I have an assignment that can be done using any programming language. I chose Python and pandas since I have little experience using these and thought it would be a good learning experience. I was able to complete the assignment using traditional loops that I know from traditional computer programming, and it ran okay over thousands of rows, but it brought my laptop down to a screeching halt once I let it process millions of rows. The assignment is outlined below.
You have a two-lane road on a two-dimensional plane. One lane is for cars and the other lane is reserved for trucks. The data looks like this (spanning millions of rows for each table):
cars
id start end
0 C1 200 215
1 C2 110 125
2 C3 240 255
...
trucks
id start end
0 T1 115 175
1 T2 200 260
2 T3 280 340
3 T4 25 85
...
The two dataframes above correspond to this:
start and end columns represent arbitrary positions on the road, where start = the back edge of the vehicle and end = the front edge of the vehicle.
The task is to identify the trucks closest to every car. A truck can have up to three different relationships to a car:
- Back - it is in back of the car (
cars.end > trucks.end
) - Across - it is across from the car (
cars.start >= trucks.start and cars.end <= trucks.end
) - Front - it is in front of the car (
cars.start < trucks.start
)
I emphasized "up to" because if there is another car in back or front that is closer to the nearest truck, then this relationship is ignored. In the case of the illustration above, we can observe the following:
- C1: Back = T1, Across = T2, Front = none (C3 is blocking)

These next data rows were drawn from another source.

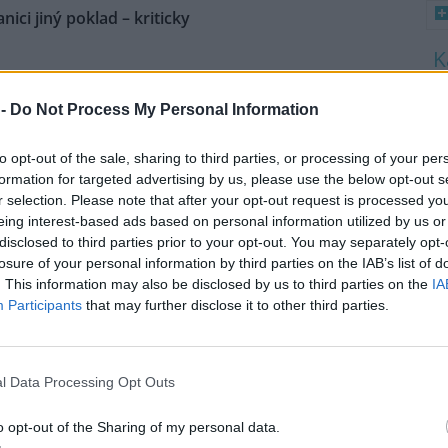
nici jiný poklad – kriticky
ici objevili dosud neznámou
8
aci kriticky ohroženého
 -
Do Not Process My Personal Information
K
O
vce vonného
, a to během
vání lokality koniklece
to opt-out of the sale, sharing to third parties, or processing of your per
9
květého na Třebíčsku. Česká
O
formation for targeted advertising by us, please use the below opt-out s
a Čecha a Josefa Komárka z
s
r selection. Please note that after your opt-out request is processed y
ocenila Cenou Víta Grulicha za
eing interest-based ads based on personal information utilized by us or
1
 České republiky. Společnost o
disclosed to third parties prior to your opt-out. You may separately opt-
(
losure of your personal information by third parties on the IAB’s list of
H
p
. This information may also be disclosed by us to third parties on the
IA
a
Participants
that may further disclose it to other third parties.
i o městskou zeleň, méně se
l Data Processing Opt Outs
mně vysoké letní teploty
ňují péči o městskou zeleň v
bicích. Služby města Pardubic
o opt-out of the Sharing of my personal data.
sečou trávníky a víc zalévají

- C2: Back = T4, Across = none, Front = T1
- C3: Back = none (C1 is blocking), Across = T2, Front = T3
The final output needs to be appended to the cars
dataframe along with the following new columns:
- data cross-referenced from the
trucks
dataframe - for back positions, the gap distance (
cars.start - trucks.end
) - for front positions, the gap distance (
trucks.start - cars.end
)
The final cars
dataframe should look like this:
id start end back_id back_start back_end back_distance across_id across_start across_end front_id front_start front_end front_distance
0 C1 200 215 T1 115 175 25 T2 200 260
1 C2 110 125 T4 25 85 25 T1 115 175 -10
2 C3 240 255 T2 200 260 T3 280 340 25
Is pandas even the best tool for this task? If there is a better suited tool that is efficient at cross-referencing and appending columns based on some calculation across millions of rows, then I am all ears.